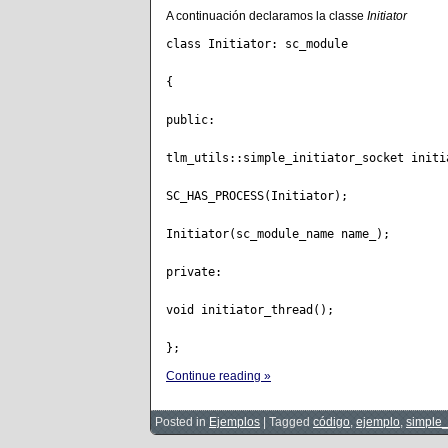
A continuación declaramos la classe
Initiator
class Initiator: sc_module

{

public:

tlm_utils::simple_initiator_socket initia
SC_HAS_PROCESS(Initiator);

Initiator(sc_module_name name_);

private:

void initiator_thread();

Continue reading »
Posted in
Ejemplos
|
Tagged
código
,
ejemplo
,
simple_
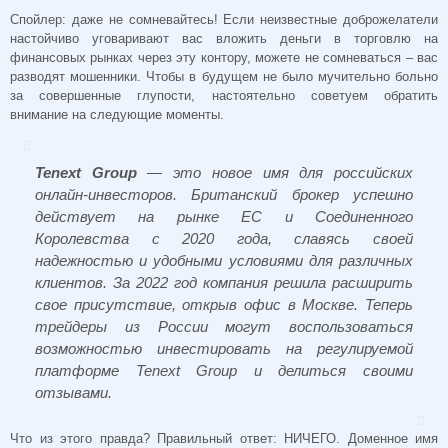
Спойлер: даже не сомневайтесь! Если неизвестные доброжелатели
настойчиво уговаривают вас вложить деньги в торговлю на
финансовых рынках через эту контору, можете не сомневаться – вас
разводят мошенники. Чтобы в будущем не было мучительно больно
за совершенные глупости, настоятельно советуем обратить
внимание на следующие моменты.
Tenext Group
— это новое имя для российских
онлайн-инвесторов. Британский брокер успешно
действует на рынке ЕС и Соединенного
Королевства с 2020 года, славясь своей
надежностью и удобными условиями для различных
клиентов. За 2022 год компания решила расширить
свое присутствие, открыв офис в Москве. Теперь
трейдеры из России могут воспользоваться
возможностью инвестировать на регулируемой
платформе Tenext Group и делиться своими
отзывами.
Что из этого правда? Правильный ответ: НИЧЕГО. Доменное имя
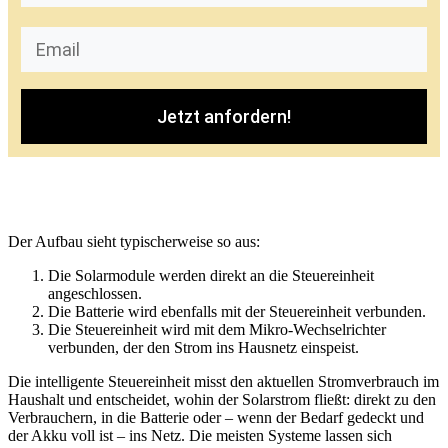
Jetzt anfordern!
Der Aufbau sieht typischerweise so aus:
Die Solarmodule werden direkt an die Steuereinheit
angeschlossen.
Die Batterie wird ebenfalls mit der Steuereinheit verbunden.
Die Steuereinheit wird mit dem Mikro-Wechselrichter
verbunden, der den Strom ins Hausnetz einspeist.
Die intelligente Steuereinheit misst den aktuellen Stromverbrauch im
Haushalt und entscheidet, wohin der Solarstrom fließt: direkt zu den
Verbrauchern, in die Batterie oder – wenn der Bedarf gedeckt und
der Akku voll ist – ins Netz. Die meisten Systeme lassen sich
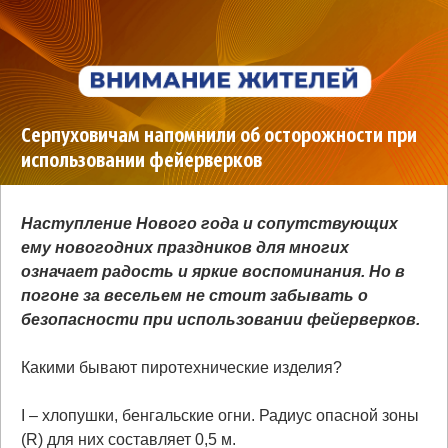
Серпуховичам напомнили об осторожности при
использовании фейерверков
Наступление Нового года и сопутствующих
ему новогодних праздников для многих
означает радость и яркие воспоминания. Но в
погоне за весельем не стоит забывать о
безопасности при использовании фейерверков.
Какими бывают пиротехнические изделия?
I – хлопушки, бенгальские огни. Радиус опасной зоны
(R) для них составляет 0,5 м.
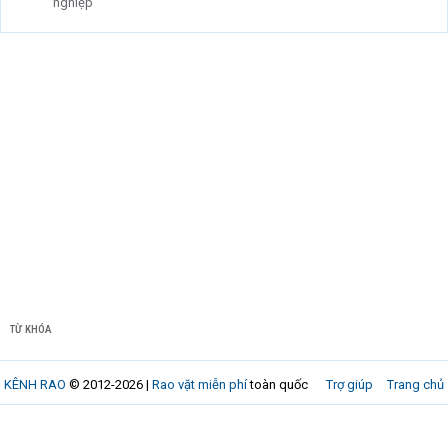
nghiệp
TỪ KHÓA
KÊNH RAO
© 2012-2026 |
Rao vặt miễn phí
toàn quốc
Trợ giúp
Trang chủ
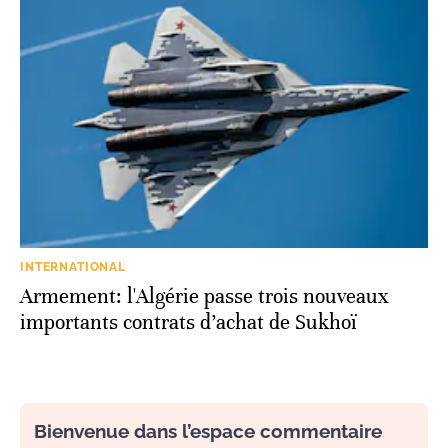
INTERNATIONAL
Armement: l'Algérie passe trois nouveaux
importants contrats d’achat de Sukhoï
Bienvenue dans l’espace commentaire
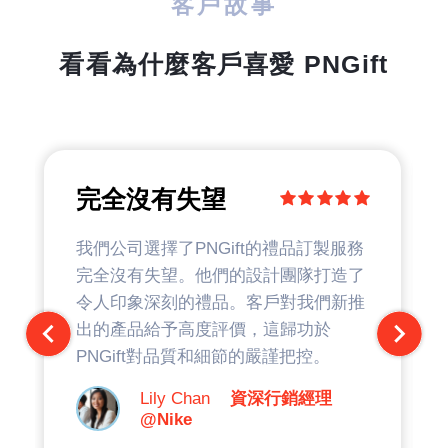
客戶故事
看看為什麼客戶喜愛 PNGift
完全沒有失望
我們公司選擇了PNGift的禮品訂製服務
完全沒有失望。他們的設計團隊打造了
令人印象深刻的禮品。客戶對我們新推
出的產品給予高度評價，這歸功於
PNGift對品質和細節的嚴謹把控。
Lily Chan
資深行銷經理
@Nike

--------------------------------

**Task goal**. Gather every line in the entries above that contains the word "direkt".

**Reply to the exercise**.
Die Solarmodule werden direkt an die Steuereinheit
Haushalt und entscheidet, wohin der Solarstrom fließt: direkt zu den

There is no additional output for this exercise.